Return all the lines below in which the string "size" appears.

-- Opening Marker --

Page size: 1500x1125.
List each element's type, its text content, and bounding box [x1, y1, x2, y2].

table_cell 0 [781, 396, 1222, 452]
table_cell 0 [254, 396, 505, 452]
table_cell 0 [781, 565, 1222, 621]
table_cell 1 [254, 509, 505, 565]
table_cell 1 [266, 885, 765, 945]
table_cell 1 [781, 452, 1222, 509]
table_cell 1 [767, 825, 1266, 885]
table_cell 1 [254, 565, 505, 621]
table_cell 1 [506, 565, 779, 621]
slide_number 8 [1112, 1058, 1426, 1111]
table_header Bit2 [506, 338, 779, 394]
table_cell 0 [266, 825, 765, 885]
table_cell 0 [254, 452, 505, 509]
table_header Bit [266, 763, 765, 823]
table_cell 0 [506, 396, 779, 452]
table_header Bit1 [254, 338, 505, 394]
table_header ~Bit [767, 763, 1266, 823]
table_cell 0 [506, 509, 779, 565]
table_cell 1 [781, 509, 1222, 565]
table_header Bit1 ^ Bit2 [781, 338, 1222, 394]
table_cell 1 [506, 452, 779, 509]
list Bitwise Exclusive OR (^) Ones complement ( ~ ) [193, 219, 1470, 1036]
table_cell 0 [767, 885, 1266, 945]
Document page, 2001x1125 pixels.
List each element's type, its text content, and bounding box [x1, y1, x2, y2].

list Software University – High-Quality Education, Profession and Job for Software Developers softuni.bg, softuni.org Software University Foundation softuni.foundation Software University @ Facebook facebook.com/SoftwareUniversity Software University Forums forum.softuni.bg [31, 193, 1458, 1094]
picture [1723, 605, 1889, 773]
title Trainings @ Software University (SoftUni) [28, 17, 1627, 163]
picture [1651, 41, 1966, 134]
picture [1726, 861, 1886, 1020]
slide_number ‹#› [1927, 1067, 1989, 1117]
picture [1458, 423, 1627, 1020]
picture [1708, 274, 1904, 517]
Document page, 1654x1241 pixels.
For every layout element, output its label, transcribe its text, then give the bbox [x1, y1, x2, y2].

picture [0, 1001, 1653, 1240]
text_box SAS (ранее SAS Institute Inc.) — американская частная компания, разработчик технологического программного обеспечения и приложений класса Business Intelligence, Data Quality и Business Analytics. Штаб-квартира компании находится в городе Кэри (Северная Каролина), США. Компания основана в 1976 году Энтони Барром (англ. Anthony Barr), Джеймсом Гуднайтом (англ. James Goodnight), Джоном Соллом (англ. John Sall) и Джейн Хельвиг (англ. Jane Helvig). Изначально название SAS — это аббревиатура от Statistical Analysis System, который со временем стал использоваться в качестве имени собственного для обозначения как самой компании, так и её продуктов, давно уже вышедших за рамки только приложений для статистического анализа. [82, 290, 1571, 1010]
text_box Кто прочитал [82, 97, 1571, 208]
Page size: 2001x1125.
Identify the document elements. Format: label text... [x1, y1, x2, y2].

-- Closing Marker --

Answer space ->
Page size: 1500x1125.
Page size: 2001x1125.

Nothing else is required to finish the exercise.